*** Provided passage ***

Re: Error when using @DefaultCoder(AvroCoder.class)

2020-07-08 Thread Luke Cwik
The problem is that CreateSessionMetrics has an instance of
com.ikea.search.ab.common.ProductCatalog$Product as part of its
serialization closure. Does it have a member variable of that type, or
refer to one that is part of its parent's class, or ...? Should it be
marked transient?

Marking it as serializable is necessary if you want to keep it part of that
class's closure and is unrelated to the usage of @DefaultCoder.

Here are some articles[1, 2, 3] about Java serialization and what is
captured that could help if you want additional background.

1: https://www.cs.unh.edu/~charpov/programming-serial-lambda.html
2: http://www.lifeisafile.com/Serialization-in-spark/
3:
https://stackoverflow.com/questions/40259196/understanding-sparks-closures-and-their-serialization


On Wed, Jul 8, 2020 at 1:22 PM Kirill Zhdanovich 
wrote:

> Hello Luke,
> I will try to get "22 more" soon, not sure how to it though
>
> 23:11:11.339 [ERROR] [system.err] Exception in thread "main"

*** End of Provided passage ***

What the exercise asks: Translate this sentence from the forum reply on the serialization error into Spanish: "Marking it as serializable is necessary if you want to keep it part of that class's closure and is unrelated to the usage of @DefaultCoder." The lines that come next are not needed.

*** Record excerpts ***

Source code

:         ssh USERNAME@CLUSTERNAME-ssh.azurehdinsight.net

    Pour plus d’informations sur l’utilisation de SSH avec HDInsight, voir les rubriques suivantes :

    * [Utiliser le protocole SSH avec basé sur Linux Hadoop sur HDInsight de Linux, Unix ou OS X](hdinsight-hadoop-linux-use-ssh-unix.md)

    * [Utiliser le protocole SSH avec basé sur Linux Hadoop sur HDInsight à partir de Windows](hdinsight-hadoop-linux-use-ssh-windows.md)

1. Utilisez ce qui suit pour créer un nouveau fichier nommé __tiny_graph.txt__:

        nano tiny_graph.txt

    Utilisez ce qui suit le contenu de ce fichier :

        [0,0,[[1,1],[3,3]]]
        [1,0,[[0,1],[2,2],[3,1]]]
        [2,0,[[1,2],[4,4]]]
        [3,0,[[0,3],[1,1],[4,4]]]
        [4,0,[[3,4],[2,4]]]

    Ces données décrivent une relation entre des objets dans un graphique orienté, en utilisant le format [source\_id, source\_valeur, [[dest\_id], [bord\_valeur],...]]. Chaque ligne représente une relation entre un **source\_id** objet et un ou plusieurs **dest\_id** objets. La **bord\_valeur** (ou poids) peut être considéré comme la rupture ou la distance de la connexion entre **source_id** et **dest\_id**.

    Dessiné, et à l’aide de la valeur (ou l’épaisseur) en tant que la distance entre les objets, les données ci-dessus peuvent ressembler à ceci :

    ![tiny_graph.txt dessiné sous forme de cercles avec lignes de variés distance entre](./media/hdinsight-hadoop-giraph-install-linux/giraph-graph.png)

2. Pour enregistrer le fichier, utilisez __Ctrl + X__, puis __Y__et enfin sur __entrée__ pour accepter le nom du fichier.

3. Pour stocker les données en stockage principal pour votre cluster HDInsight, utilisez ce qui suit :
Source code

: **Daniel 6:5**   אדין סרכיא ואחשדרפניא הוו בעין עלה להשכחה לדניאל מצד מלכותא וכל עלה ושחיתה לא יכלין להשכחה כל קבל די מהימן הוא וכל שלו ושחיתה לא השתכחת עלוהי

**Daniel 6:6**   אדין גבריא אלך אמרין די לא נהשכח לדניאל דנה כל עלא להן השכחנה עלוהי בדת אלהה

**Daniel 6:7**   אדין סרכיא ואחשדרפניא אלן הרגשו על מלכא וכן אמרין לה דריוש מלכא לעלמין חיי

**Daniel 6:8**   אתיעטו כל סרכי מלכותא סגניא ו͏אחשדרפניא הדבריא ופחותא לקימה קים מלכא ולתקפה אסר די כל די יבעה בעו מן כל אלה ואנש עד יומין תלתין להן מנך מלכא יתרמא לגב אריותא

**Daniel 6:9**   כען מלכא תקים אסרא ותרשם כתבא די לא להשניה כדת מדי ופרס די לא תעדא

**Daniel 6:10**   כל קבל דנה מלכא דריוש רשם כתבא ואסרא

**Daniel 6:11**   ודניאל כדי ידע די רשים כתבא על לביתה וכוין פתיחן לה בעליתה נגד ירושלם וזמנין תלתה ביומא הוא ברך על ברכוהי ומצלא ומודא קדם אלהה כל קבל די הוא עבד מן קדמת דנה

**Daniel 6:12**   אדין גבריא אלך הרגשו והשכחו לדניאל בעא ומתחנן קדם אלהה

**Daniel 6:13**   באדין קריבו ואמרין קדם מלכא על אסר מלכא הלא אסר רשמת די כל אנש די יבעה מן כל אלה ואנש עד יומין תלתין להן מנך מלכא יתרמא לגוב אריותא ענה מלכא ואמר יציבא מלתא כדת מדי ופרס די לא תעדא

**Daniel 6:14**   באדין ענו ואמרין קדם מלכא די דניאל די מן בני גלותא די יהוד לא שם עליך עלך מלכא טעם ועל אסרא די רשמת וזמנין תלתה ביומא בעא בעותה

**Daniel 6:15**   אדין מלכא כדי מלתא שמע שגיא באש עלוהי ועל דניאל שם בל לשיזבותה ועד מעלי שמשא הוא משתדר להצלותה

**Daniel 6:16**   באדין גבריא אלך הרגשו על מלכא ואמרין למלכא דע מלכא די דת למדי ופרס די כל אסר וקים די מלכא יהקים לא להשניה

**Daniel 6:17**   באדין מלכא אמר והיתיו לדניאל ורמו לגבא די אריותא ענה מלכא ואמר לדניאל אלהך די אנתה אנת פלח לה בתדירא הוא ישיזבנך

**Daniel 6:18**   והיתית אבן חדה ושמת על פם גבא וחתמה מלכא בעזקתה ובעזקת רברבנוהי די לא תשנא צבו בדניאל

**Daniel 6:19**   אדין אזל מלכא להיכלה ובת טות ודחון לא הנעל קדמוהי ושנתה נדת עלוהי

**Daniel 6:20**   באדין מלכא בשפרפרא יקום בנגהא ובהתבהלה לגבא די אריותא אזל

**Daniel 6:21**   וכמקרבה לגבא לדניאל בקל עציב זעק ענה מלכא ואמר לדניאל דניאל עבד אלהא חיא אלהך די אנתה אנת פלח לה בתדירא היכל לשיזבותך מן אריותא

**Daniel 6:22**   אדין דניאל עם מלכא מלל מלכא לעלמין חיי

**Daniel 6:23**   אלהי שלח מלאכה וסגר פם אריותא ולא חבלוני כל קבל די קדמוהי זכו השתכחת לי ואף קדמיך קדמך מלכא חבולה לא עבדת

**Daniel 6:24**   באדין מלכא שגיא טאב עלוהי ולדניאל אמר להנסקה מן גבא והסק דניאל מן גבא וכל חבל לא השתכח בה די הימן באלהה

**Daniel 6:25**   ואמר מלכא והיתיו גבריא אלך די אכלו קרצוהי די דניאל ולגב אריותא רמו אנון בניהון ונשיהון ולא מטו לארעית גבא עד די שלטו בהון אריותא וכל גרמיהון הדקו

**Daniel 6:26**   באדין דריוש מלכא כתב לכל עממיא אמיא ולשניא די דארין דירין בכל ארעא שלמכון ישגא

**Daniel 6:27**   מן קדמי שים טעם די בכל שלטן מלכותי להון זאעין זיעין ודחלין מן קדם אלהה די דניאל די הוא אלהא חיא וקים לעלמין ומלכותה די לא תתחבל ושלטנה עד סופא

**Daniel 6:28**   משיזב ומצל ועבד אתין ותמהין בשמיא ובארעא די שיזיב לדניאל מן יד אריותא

*** End of Record excerpts ***

Expected answer: Marcarlo como serializable es necesario si quieres mantenerlo como parte del cierre de esa clase, y no tiene relación con el uso de @DefaultCoder.